We are experimenting with a new human evaluation measure based on a semantic annotation formalism called UCCA (Universal Conceptual Cognitive Annotation, developed by Omri Abdend and Ari Rappoport at the Hebrew University of Jerusalem . The idea is that we annotate the source texts using UCCA, and then map these UCCA annotations across to the MT output to measure how much of the semantics is preserved. The aim is to systematically highlight the types of semantic errors that MT systems make.
Problems with morphology in MT
Due to the HimL project’s focus on languages of Central and Eastern Europe, we need to address an important research problem; translation to morphologically rich languages. While statistical techniques for machine translation have made significant progress in the last 20 years, results for translating to morphologically rich languages are still mixed.
The languages we address in the HimL project require the modeling of grammatical features such as gender and case that are rarely realized through morphology in English. The challenge is to model these features in making decisions about translating English words into our languages. For example German language:
- Grammatical features of nouns, such as number, gender and case.
- Number (plural and singular) is often easy to determine in English.
- Gender is an innate property of German nouns (and is sometimes hard to understand, such as "das Mädchen", the girl, which is neuter, rather than feminine).
- German case (loosely, the idea of subject, object and indirect object, as well as genitives) can also be quite different than in English.
Challenges for translation in the medical domain
The public health domain is very diverse and has a number of challenges which are not unique to this domain. However, as people are using this information to guide their understanding of issues related to their health or their patients’ health, providing inaccurate translations could have a serious impact.
In order to learn more about the texts we wish to translate in HimL, we have been analyzing the test sets that we created for the project. In these test sets, there are many examples which do not form proper sentences.
These can make up multi-line lists or they can be titles or subtitles. For example:
- One unit is the equivalent of: a small glass of wine one measure of spirit half a pint of normal strength beer, lager or cider.
- More about calcium - Amphotericin B lipid soluble formulations versus amphotericin B in cancer patients with neutropenia.
Also it is notable that even when there are full sentences available, sentence structure is quite different to news stories.

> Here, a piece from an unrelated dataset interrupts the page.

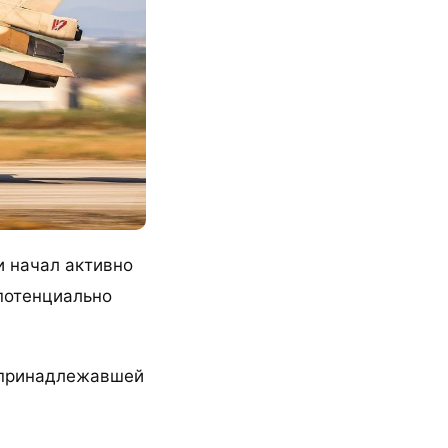
и начал активно
 потенциально
, принадлежавшей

There are for example many imperatives, e.g.:
- Eat a healthy balanced diet rich in calcium - Spend time outside to build up your vitamin D levels - Aim for 2 to 3 servings a day.
Finally, and most problematically, there are very many technical terms and numeric scientific results:
- Lipid-based amphotericin B was not more effective than conventional amphotericin B on mortality (relative risk (RR) 0.5; 95% confidence interval (CI) 0.64 to 1.14) - For patients on HAART, when choosing from different chemotherapy regimens, there was no observed difference between liposomal doxorubicin, liposomal daunorubicin and paclitaxel.
All these difficulties are being addressed by the research partners in order to provide the most accurate automatic translations possible for this challenging domain.